Место моего проживания в 1938-1967 гг.
- Помнишь ли первую книгу, которую взял в руки и сам прочитал?
- Думаю, книжку с цветными картинками. Возможно стихи Маяковского «Что такое хорошо и что такое плохо» или «Влас Прогулкин - милый мальчик, спать ложился, взяв журнальчик. Все в журнале интересно. Дочитаю весь, хоть тресну!» Помнишь? Между прочим, мама учила меня складывать буквы по вывескам. Когда ехали с ней в трамвае или шли пешком, она заставляла читать названия магазинов. Любопытно, к примеру, расшифровку названия «ТЭЖЭ» - трест эфирных жировых эссенций - я узнал только лет в пятьдесят, работая над изданием о мыльных этикетках «Да здравствует мыло душистое!». В великолепных парфюмерных магазинах, в том числе в большом магазине ТЭЖЭ на улице Горького, продавались любимые советскими женщинами духи «Красная Москва» с незабываемым ароматом. Говорят, он пришел к нам из царских времен.
- Выходит, ты научился грамоте в пять лет?
- Примерно... Из командировок в Ленинград отец, помимо какой-нибудь заводной игрушки или железной дороги, обязательно привозил иллюстрированные детские издания - Корнея Чуковского, Самуила Маршака, Бориса Житкова. Я обожал «Мой-додыра», хохотал над «Сказкой о попе и о работнике его Балде», с удовольствием листал книги Шарля Перро, братьев Гримм, любил сказку Гауфа про маленького Мука, «Волшебную лампу Алладина». А в десять лет уже читал Вальтера Скотта, Фенимора Купера, Майн Рида, Конан Дойля, Джека Лондона...
- Ты сказал, ваша новая квартира тоже была коммунальной? Как вы уживались с соседями?
- Да, жили еще три семьи, но в нашем большом хозяйстве царили абсолютные мир и покой. Новый год и другие праздники отмечали вместе. И, несмотря на наличие «еврейской прослойки», дружно пекли куличи и красили пасхальные яйца. Жильцы по очереди убирали так называемые места общего пользования, и на мою долю лет с восьми выпадала обязанность мыть пол на кухне, в коридоре, туалете... Я не имел права уйти во двор, пока не приходила с работы мама и, осмотрев результаты моих стараний, не разрешала пойти погулять.

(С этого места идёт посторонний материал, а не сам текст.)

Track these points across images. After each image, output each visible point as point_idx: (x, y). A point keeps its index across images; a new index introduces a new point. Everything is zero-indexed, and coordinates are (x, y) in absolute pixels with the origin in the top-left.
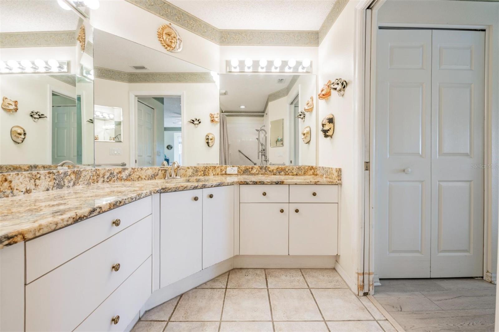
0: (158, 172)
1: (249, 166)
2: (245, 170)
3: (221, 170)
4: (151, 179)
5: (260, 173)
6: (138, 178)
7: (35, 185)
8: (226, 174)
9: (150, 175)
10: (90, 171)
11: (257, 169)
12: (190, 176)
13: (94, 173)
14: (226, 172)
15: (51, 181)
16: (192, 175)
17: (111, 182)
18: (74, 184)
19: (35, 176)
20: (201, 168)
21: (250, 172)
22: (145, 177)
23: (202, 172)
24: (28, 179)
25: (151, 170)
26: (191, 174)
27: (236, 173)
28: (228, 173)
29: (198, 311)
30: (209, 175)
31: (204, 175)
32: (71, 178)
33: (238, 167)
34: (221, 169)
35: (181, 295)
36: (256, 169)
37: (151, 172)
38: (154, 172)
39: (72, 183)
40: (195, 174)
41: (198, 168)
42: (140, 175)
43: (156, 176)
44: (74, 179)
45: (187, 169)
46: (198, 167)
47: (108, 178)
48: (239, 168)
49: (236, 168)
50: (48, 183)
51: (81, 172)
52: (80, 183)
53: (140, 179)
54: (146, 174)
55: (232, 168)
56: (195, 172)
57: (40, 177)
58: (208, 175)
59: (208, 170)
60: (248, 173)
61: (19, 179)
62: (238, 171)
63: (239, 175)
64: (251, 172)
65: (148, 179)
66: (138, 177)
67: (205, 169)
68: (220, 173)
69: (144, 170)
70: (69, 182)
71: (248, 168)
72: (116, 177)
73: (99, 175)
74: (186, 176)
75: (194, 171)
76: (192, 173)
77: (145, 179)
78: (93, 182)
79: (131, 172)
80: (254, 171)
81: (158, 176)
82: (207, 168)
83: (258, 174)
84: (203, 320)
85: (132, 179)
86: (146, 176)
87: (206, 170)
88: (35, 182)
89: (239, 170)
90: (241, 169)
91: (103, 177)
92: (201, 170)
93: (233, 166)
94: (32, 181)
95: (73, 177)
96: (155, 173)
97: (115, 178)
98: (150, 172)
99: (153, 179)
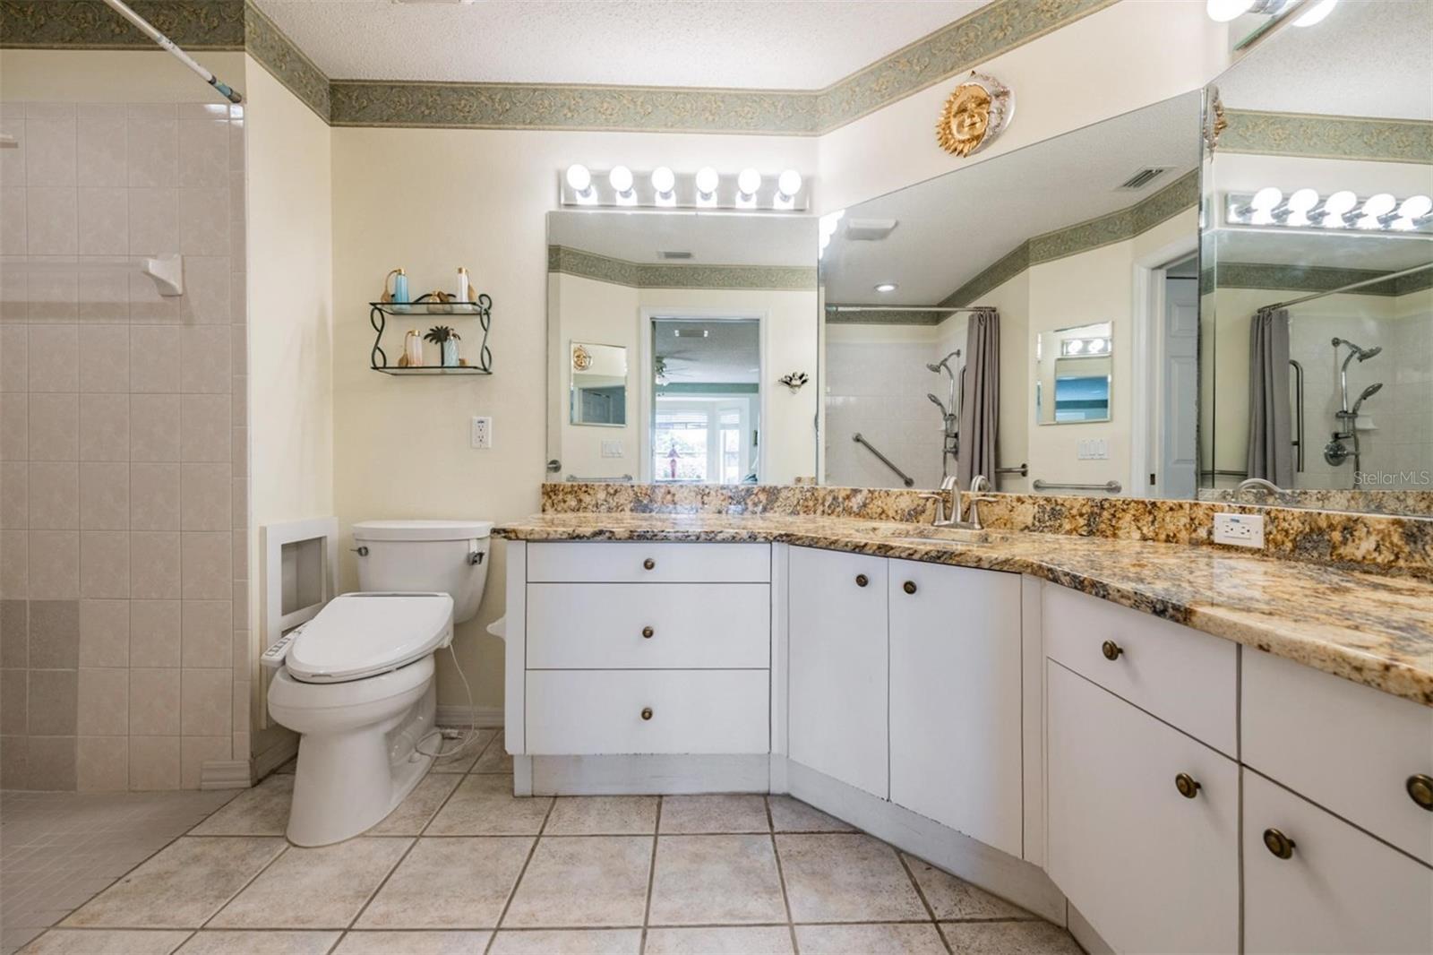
0: (925, 505)
1: (1328, 516)
2: (1307, 536)
3: (1193, 524)
4: (907, 520)
5: (1401, 563)
6: (881, 514)
7: (703, 503)
8: (1211, 543)
9: (907, 510)
10: (797, 491)
11: (1385, 536)
12: (1027, 527)
13: (808, 494)
14: (1210, 533)
15: (724, 500)
16: (1034, 525)
17: (833, 517)
18: (765, 510)
19: (703, 490)
20: (1077, 505)
21: (1334, 548)
22: (894, 514)
23: (1082, 521)
24: (693, 494)
25: (907, 497)
26: (1029, 521)
27: (1258, 542)
28: (1218, 538)
29: (814, 873)
30: (1115, 535)
31: (1091, 533)
32: (759, 499)
33: (1268, 513)
34: (1192, 519)
35: (860, 829)
36: (1373, 540)
37: (908, 504)
38: (916, 503)
39: (761, 507)
40: (1048, 524)
41: (1062, 505)
42: (885, 508)
43: (920, 514)
44: (764, 501)
45: (1014, 504)
46: (1060, 501)
47: (829, 507)
48: (1272, 519)
49: (1256, 522)
50: (720, 502)
51: (779, 491)
52: (776, 509)
53: (883, 516)
54: (897, 506)
55: (1237, 516)
56: (1047, 518)
57: (709, 493)
58: (1109, 533)
59: (1114, 516)
60: (1320, 555)
61: (683, 493)
62: (1267, 534)
63: (1273, 555)
64: (1342, 550)
65: (902, 520)
66: (879, 510)
67: (1096, 510)
68: (1184, 535)
69: (894, 497)
70: (755, 505)
71: (1324, 524)
72: (841, 505)
73: (817, 500)
74: (1008, 526)
75: (1044, 512)
76: (1034, 518)
77: (893, 518)
78: (805, 512)
79: (866, 499)
80: (1364, 546)
81: (924, 516)
82: (1106, 505)
83: (1386, 570)
84: (787, 887)
85: (868, 514)
86: (896, 512)
87: (1100, 515)
88: (702, 498)
89: (1275, 532)
90: (1285, 525)
91: (823, 504)
92: (1074, 512)
93: (1243, 510)
94: (699, 497)
95: (763, 497)
96: (918, 505)
97: (841, 509)
98: (905, 503)
99: (913, 522)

- В книге Ильи Эренбурга «Люди, годы, жизнь» есть сюжет из тридцатых годов о маленьком мальчике, который, вернувшись из школы, куда только поступил, спросил отца: «Что такое евреи?» В каком возрасте ты столкнулся с понятием национальности?

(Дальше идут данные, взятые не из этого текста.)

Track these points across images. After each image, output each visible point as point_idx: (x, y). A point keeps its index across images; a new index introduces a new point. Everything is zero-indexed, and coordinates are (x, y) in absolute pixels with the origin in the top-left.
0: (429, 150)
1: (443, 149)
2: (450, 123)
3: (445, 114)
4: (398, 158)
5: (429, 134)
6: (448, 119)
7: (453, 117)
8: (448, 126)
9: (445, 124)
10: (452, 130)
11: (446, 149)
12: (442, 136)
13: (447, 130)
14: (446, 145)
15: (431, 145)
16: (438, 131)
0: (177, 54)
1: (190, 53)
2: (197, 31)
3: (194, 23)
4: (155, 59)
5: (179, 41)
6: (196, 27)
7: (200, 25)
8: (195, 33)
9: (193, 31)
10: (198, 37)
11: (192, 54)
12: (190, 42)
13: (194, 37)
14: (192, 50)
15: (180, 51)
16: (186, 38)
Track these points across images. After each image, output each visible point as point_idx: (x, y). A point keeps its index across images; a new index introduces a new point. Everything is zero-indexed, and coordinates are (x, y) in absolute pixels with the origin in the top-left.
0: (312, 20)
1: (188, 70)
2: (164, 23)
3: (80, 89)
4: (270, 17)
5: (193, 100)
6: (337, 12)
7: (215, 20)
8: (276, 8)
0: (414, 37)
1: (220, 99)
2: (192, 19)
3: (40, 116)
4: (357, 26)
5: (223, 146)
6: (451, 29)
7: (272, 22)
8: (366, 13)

- Сначала узнал, как появляются дети. Бабушка и мама посвятили меня лет в восемь в эти таинства и навсегда отбили охоту видеть в них что-то запретно-соблазнительное. А слово «еврей» в раннем возрасте я вообще не слышал. Возможно потому, что семья моя вовсе не ортодоксальная, хотя с еврейскими корнями. В жилах отца текла и украинская кровь... Дома звучали не еврейские, а украинские народные песни, советские мелодии, русские романсы. Но я, безусловно, еврей по национальности, поскольку мама - еврейка. Очень горжусь этим народом, выжившим и вставшим на ноги после тяжелейших тысячелетних испытаний. Но не меньше горжусь русским и другими народами, населяющими мою страну, и благодарен им за то, что не дали мне погибнуть в условиях фашистской угрозы. А вообще разговоры о национальности для меня лично бессмысленны - все дело в культуре, в которой человек воспитан и вырос. Я, например, как и многие мои соотечественники, вырос на Пушкине, Толстом, Гоголе, Маршаке и Чуковском.

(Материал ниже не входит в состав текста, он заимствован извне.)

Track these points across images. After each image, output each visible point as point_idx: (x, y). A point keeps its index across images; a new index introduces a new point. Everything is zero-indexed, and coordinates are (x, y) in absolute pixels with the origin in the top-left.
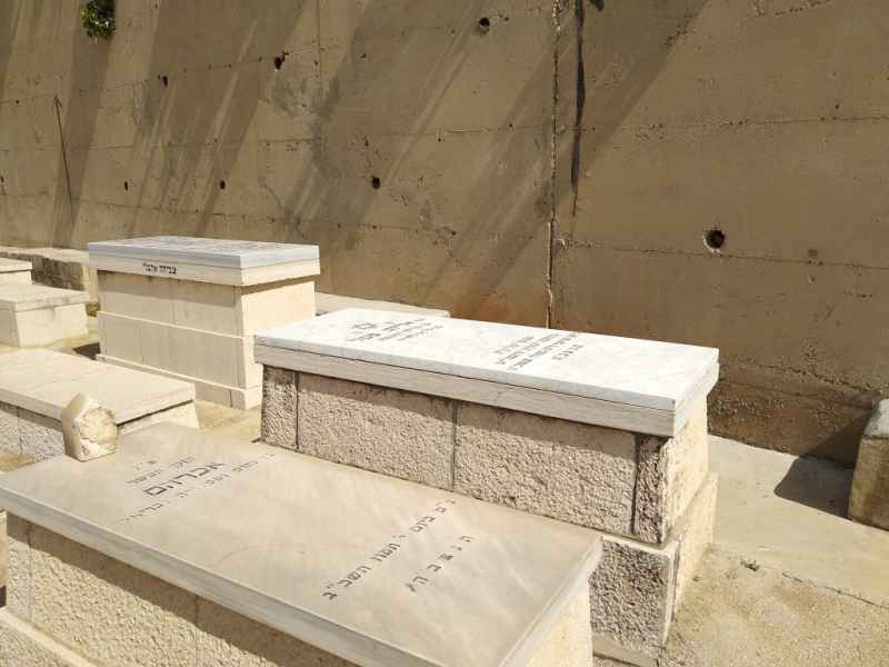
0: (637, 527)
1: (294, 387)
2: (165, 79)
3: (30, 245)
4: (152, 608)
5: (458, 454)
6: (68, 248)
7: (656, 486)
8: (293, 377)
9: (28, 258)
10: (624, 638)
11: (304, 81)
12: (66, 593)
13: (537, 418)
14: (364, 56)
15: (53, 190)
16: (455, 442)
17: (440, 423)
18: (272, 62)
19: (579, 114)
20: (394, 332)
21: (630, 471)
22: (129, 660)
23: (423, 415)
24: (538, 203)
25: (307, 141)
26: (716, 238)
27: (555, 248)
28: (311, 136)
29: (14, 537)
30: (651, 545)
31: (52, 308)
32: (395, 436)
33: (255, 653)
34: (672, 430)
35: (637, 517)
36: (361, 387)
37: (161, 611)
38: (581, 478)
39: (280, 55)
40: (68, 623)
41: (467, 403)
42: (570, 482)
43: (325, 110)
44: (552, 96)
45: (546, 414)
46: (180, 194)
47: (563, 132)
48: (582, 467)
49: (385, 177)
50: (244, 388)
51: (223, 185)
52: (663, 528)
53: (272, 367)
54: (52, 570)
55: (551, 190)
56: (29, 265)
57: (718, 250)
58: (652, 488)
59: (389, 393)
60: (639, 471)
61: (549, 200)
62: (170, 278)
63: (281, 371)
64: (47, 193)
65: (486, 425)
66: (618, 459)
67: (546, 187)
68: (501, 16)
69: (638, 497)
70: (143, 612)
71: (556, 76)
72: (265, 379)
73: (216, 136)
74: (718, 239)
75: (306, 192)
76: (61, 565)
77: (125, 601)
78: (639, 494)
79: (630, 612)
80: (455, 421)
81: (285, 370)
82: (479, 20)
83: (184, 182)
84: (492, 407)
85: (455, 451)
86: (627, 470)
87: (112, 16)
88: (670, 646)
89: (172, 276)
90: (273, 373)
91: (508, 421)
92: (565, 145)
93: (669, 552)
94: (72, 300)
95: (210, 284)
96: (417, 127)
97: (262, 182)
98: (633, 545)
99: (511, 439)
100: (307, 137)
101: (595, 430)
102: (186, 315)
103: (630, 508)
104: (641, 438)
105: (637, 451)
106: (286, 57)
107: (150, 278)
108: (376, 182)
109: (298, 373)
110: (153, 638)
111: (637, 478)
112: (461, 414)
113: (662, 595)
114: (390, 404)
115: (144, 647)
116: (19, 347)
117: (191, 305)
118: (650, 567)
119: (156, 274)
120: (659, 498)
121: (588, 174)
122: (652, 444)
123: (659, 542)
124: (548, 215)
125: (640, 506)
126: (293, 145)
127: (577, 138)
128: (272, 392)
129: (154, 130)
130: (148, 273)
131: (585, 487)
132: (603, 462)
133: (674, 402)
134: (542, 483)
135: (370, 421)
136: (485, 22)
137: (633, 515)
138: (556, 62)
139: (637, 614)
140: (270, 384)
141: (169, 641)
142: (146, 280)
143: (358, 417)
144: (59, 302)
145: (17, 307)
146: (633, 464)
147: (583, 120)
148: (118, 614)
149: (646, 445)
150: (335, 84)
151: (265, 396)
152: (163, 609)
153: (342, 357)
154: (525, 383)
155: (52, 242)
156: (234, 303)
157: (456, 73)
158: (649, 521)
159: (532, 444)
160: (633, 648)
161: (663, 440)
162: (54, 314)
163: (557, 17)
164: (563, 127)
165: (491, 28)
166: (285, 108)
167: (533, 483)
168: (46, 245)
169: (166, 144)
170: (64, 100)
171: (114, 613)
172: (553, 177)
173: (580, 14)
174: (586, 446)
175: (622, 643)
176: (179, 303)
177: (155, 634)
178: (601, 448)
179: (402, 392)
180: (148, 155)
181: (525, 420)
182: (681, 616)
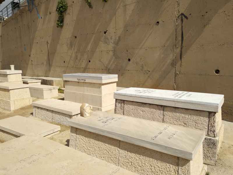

Хочу добавить. Если встать лицом к северному входу метро «Аэропорт», то в правой части здания на месте булочной теперь находится кафе «Шоколадка». А еще правее стоит металлическая загородка с калиткой. Перед ней раскинулась огромная липа. Мы с папой посадили ее в 38-м году и назвали Анютой. Тогда здесь не существовало ни металлического ограждения, ни калитки, ни тротуара.
Каждый раз по дороге в Шереметьево думаю: «Ну, если дерево стоит, я еще поживу». Анюта продолжает благополучно расти и дотягивается ветвями почти до пятого этажа дома № 62 по Ленинградскому проспекту.